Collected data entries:
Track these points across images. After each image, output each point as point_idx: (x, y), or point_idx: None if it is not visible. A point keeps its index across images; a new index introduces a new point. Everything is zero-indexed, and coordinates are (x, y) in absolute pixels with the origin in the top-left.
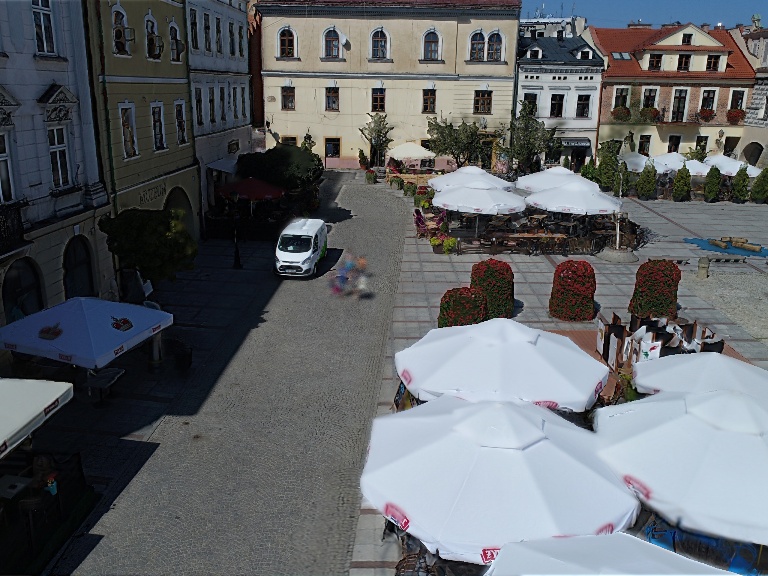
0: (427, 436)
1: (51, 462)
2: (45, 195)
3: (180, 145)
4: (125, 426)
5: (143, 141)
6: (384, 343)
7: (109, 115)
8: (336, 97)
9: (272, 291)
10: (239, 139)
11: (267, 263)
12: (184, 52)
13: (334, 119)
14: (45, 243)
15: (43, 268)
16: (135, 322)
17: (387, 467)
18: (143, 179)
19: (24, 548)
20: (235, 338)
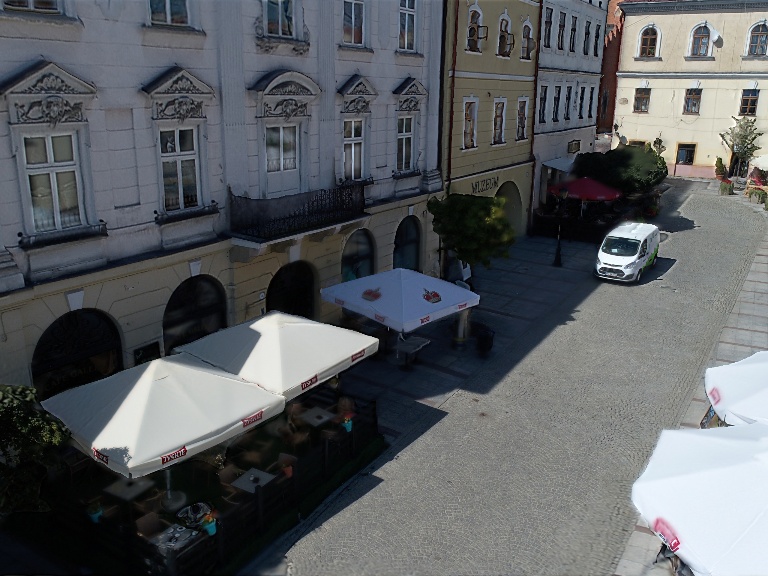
0: (721, 458)
1: (352, 405)
2: (388, 177)
3: (518, 141)
4: (422, 391)
5: (482, 134)
6: (703, 362)
7: (454, 108)
8: (697, 99)
9: (588, 292)
10: (581, 140)
11: (588, 264)
12: (535, 50)
13: (692, 123)
14: (382, 219)
15: (378, 241)
16: (444, 297)
17: (665, 480)
18: (477, 170)
19: (318, 470)
20: (540, 331)
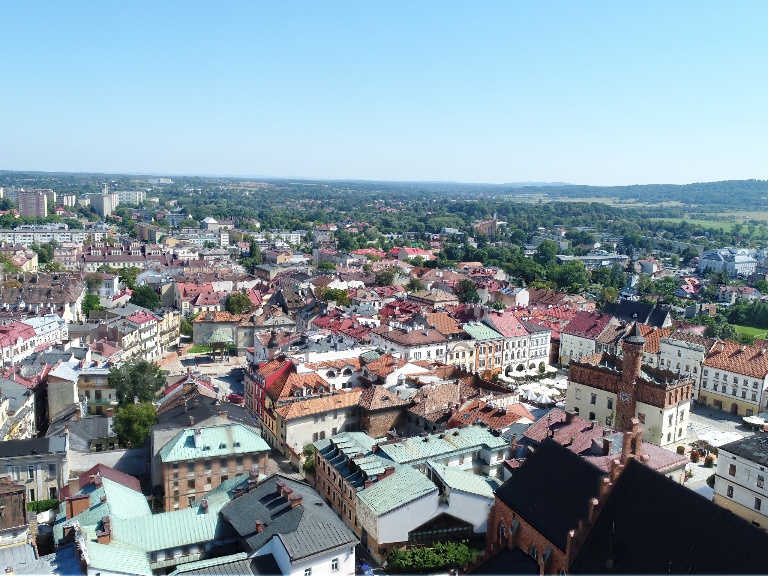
0: None
1: None
2: None
3: None
4: None
5: None
6: None
7: None
8: None
9: None
10: None
11: None
12: None
13: None
14: None
15: None
16: None
17: None
18: None
19: None
20: None
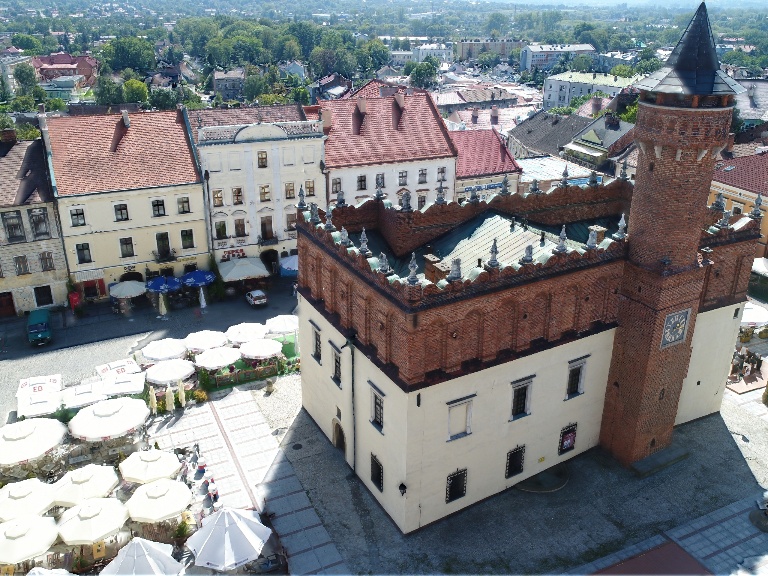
0: None
1: None
2: None
3: None
4: None
5: None
6: None
7: None
8: None
9: None
10: None
11: None
12: None
13: None
14: None
15: None
16: None
17: None
18: None
19: None
20: None
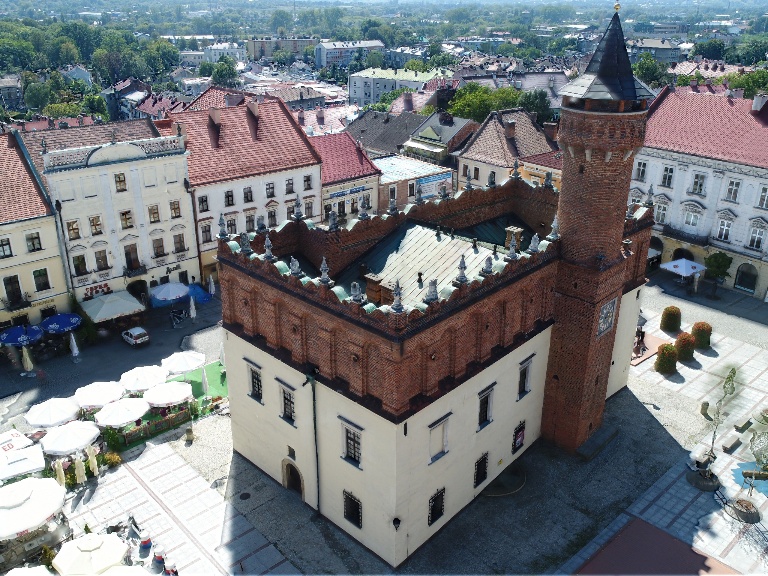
0: None
1: None
2: None
3: None
4: None
5: None
6: None
7: None
8: None
9: (767, 324)
10: None
11: None
12: None
13: None
14: None
15: None
16: None
17: None
18: None
19: None
20: None
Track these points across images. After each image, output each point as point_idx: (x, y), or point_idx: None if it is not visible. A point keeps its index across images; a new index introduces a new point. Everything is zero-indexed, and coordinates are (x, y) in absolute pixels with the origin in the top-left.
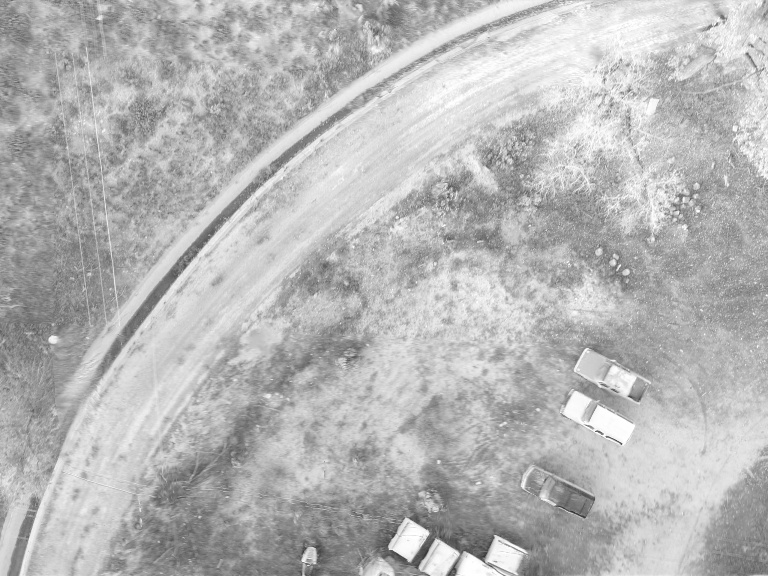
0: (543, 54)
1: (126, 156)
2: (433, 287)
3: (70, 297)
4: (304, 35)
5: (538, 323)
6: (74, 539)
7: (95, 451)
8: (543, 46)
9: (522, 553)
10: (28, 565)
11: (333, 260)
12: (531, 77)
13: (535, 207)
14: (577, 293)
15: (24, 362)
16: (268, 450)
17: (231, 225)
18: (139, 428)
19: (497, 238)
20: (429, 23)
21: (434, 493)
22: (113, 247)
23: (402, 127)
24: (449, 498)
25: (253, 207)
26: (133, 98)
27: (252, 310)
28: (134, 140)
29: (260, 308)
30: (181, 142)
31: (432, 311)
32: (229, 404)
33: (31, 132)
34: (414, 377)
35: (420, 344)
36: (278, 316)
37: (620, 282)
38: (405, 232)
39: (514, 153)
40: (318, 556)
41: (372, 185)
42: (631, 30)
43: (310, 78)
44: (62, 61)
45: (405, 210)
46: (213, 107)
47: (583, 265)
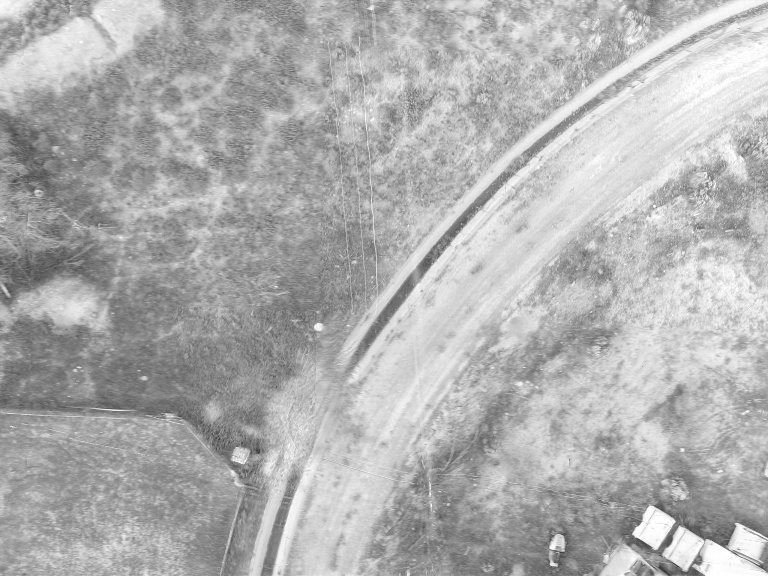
0: None
1: (394, 145)
2: (680, 276)
3: (335, 285)
4: (564, 25)
5: None
6: (336, 525)
7: (357, 438)
8: None
9: (765, 541)
10: (289, 551)
11: (591, 248)
12: None
13: None
14: None
15: (290, 349)
16: (515, 438)
17: (488, 214)
18: (401, 415)
19: (744, 227)
20: (684, 14)
21: (680, 481)
22: (376, 235)
23: (658, 117)
24: (692, 486)
25: (511, 196)
26: (402, 87)
27: (512, 298)
28: (403, 129)
29: (520, 296)
30: (445, 131)
31: (679, 300)
32: (484, 392)
33: (303, 121)
34: (659, 365)
35: (666, 333)
36: (537, 304)
37: None
38: (660, 221)
39: None
40: (566, 543)
41: (629, 174)
42: None
43: (568, 68)
44: (336, 50)
45: (662, 199)
46: (480, 96)
47: None
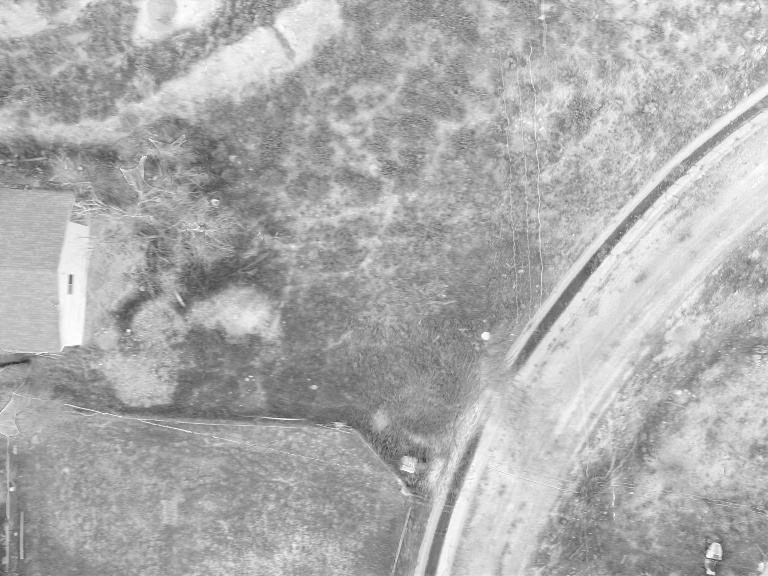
0: None
1: (562, 154)
2: None
3: (501, 294)
4: (728, 35)
5: None
6: (501, 534)
7: (522, 447)
8: None
9: None
10: (453, 560)
11: (754, 257)
12: None
13: None
14: None
15: (457, 358)
16: (671, 446)
17: (650, 223)
18: (565, 424)
19: None
20: None
21: None
22: (542, 244)
23: None
24: None
25: (673, 205)
26: (571, 97)
27: (676, 307)
28: (572, 138)
29: (684, 305)
30: (612, 140)
31: None
32: (645, 400)
33: (474, 130)
34: None
35: None
36: (701, 313)
37: None
38: None
39: None
40: (723, 552)
41: None
42: None
43: (731, 77)
44: (508, 60)
45: None
46: (649, 106)
47: None
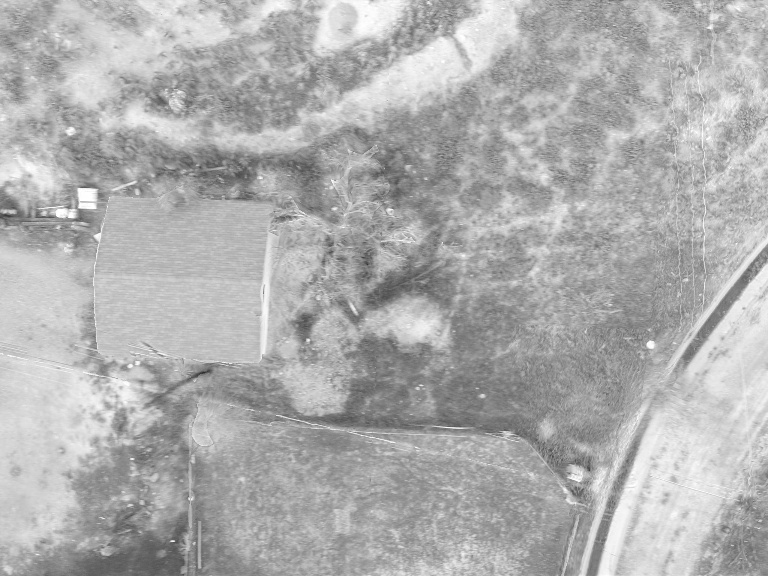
0: None
1: (728, 163)
2: None
3: (666, 303)
4: None
5: None
6: (664, 543)
7: (685, 455)
8: None
9: None
10: (616, 568)
11: None
12: None
13: None
14: None
15: (623, 367)
16: None
17: None
18: (728, 432)
19: None
20: None
21: None
22: (706, 253)
23: None
24: None
25: None
26: (737, 106)
27: None
28: (738, 147)
29: None
30: None
31: None
32: None
33: (643, 139)
34: None
35: None
36: None
37: None
38: None
39: None
40: None
41: None
42: None
43: None
44: (677, 69)
45: None
46: None
47: None
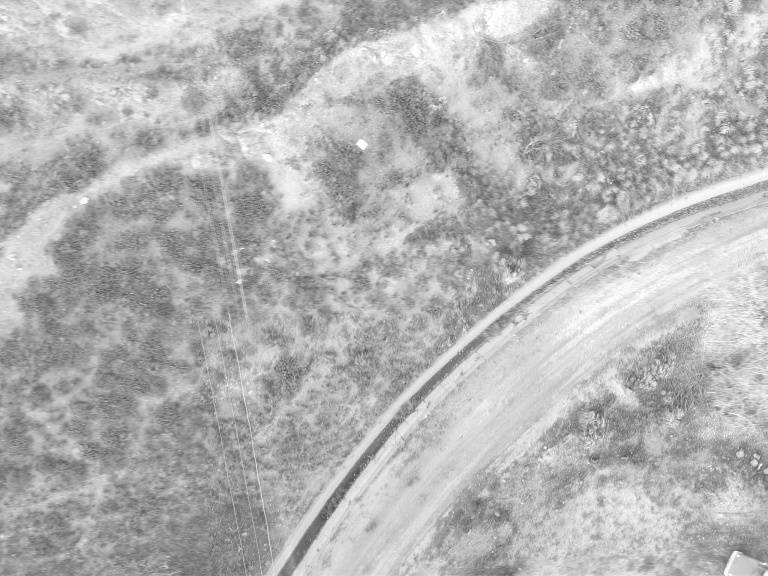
0: (676, 271)
1: (274, 415)
2: (580, 505)
3: (227, 558)
4: (439, 274)
5: (684, 529)
6: None
7: None
8: (675, 263)
9: None
10: None
11: (485, 496)
12: (667, 296)
13: (677, 420)
14: (722, 497)
15: None
16: None
17: (378, 467)
18: None
19: (640, 452)
20: (560, 249)
21: None
22: (265, 504)
23: (542, 356)
24: None
25: (400, 448)
26: (277, 357)
27: (408, 553)
28: (281, 399)
29: (416, 551)
30: (326, 394)
31: (581, 529)
32: None
33: (179, 402)
34: None
35: (571, 562)
36: (434, 557)
37: (763, 481)
38: (553, 460)
39: (658, 376)
40: None
41: (517, 417)
42: (761, 240)
43: (448, 315)
44: (206, 329)
45: (552, 439)
46: (358, 359)
47: (725, 468)
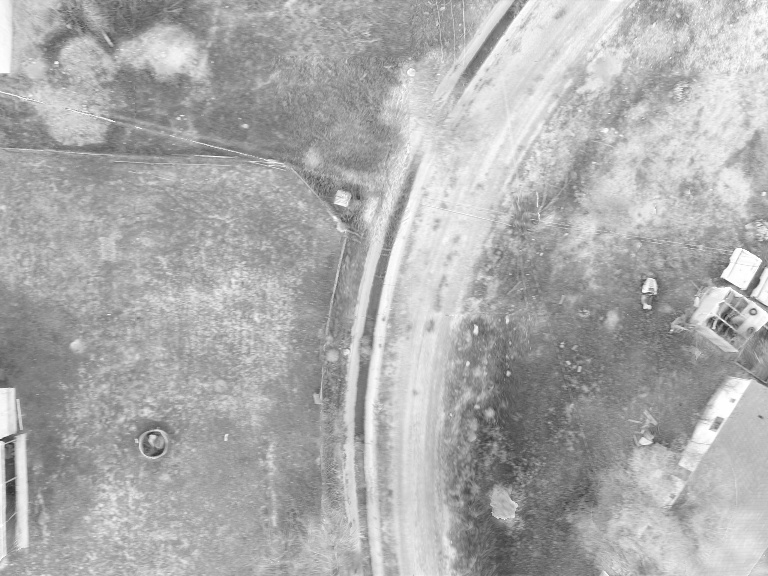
0: None
1: None
2: (753, 23)
3: (425, 31)
4: None
5: None
6: (437, 268)
7: (454, 181)
8: None
9: None
10: (392, 297)
11: None
12: None
13: None
14: None
15: (385, 95)
16: (602, 187)
17: None
18: (495, 157)
19: None
20: None
21: (764, 222)
22: None
23: None
24: None
25: None
26: None
27: (596, 40)
28: None
29: (604, 38)
30: None
31: (753, 46)
32: (573, 136)
33: None
34: (737, 112)
35: (742, 79)
36: (620, 45)
37: None
38: None
39: None
40: (658, 286)
41: None
42: None
43: None
44: None
45: None
46: None
47: None
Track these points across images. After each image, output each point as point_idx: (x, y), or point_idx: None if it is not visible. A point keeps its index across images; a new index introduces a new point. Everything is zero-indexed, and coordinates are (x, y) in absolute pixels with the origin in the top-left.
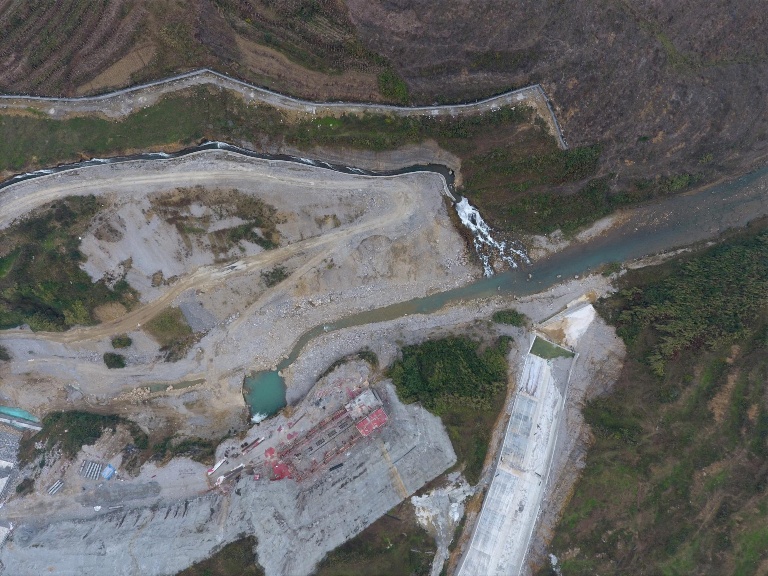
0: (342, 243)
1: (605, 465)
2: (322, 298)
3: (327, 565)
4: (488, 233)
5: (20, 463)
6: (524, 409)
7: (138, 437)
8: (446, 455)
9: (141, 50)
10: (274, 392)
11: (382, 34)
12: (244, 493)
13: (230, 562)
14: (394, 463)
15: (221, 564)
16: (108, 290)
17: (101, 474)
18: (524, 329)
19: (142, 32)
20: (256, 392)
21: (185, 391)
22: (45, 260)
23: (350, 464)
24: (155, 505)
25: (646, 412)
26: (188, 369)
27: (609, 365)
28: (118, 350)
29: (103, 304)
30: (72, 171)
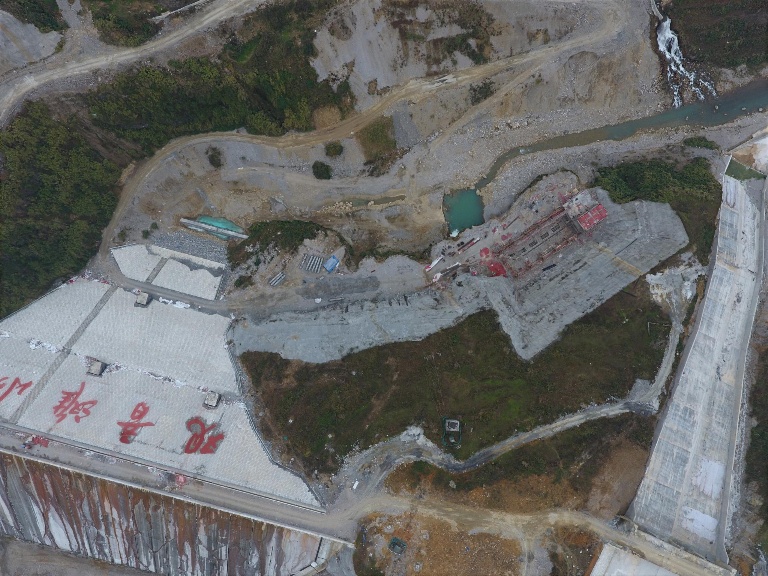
0: (550, 59)
1: None
2: (520, 121)
3: (571, 332)
4: (681, 62)
5: (232, 265)
6: (728, 218)
7: None
8: (676, 239)
9: None
10: (471, 211)
11: None
12: (467, 284)
13: (476, 328)
14: (616, 254)
15: (467, 331)
16: (332, 90)
17: (322, 267)
18: (718, 151)
19: None
20: (454, 210)
21: (387, 206)
22: (283, 50)
23: (564, 263)
24: (375, 298)
25: None
26: (390, 184)
27: None
28: (327, 159)
29: (323, 106)
30: None
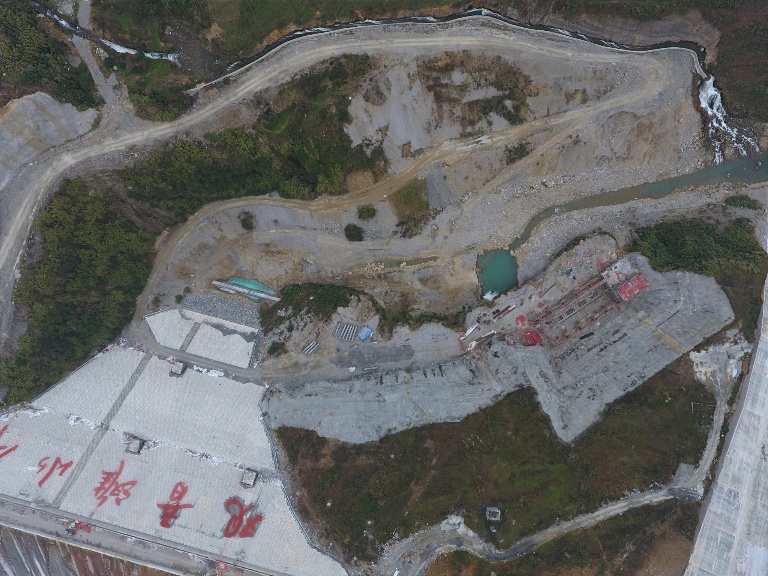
0: (588, 119)
1: None
2: (555, 179)
3: (612, 413)
4: (723, 118)
5: (264, 329)
6: None
7: (378, 308)
8: (720, 314)
9: None
10: (504, 272)
11: None
12: (503, 355)
13: (515, 408)
14: (658, 326)
15: (506, 410)
16: (366, 155)
17: (356, 336)
18: (761, 212)
19: None
20: (487, 271)
21: (419, 267)
22: (317, 118)
23: (602, 332)
24: (409, 368)
25: None
26: (423, 245)
27: None
28: (360, 222)
29: (357, 171)
30: (347, 30)
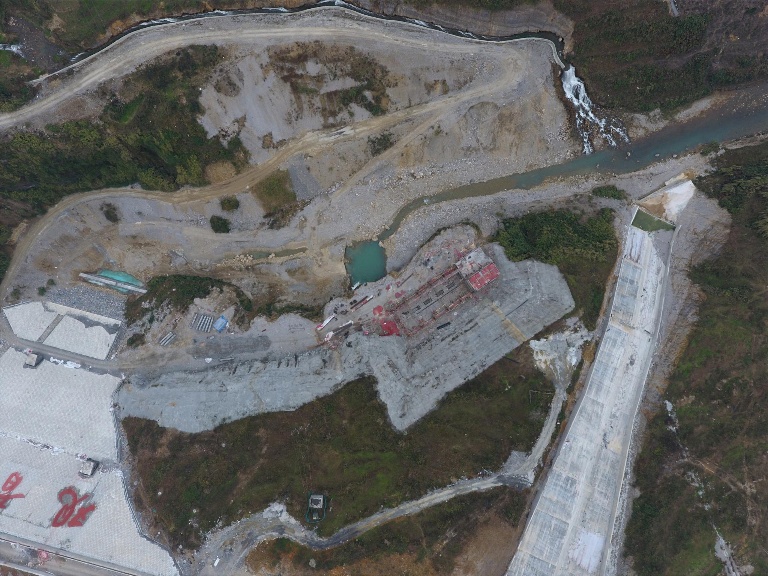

### GOAL
Can you repeat the entries word for word, from their very start through the line that contains "10: (239, 139)", with both ends included and the pictures left out?

### ANSWER BELOW
Track these points across images. After each image, output each point as point_idx: (x, y), or point_idx: None if it is not visible. A point keeps its index across images; a new index introduces a new point. Everything is zero-indexed, and coordinates are (x, y) in absolute pixels with the origin in the top-left.
0: (427, 436)
1: (51, 462)
2: (45, 195)
3: (180, 145)
4: (125, 426)
5: (143, 141)
6: (384, 343)
7: (109, 115)
8: (336, 97)
9: (272, 291)
10: (239, 139)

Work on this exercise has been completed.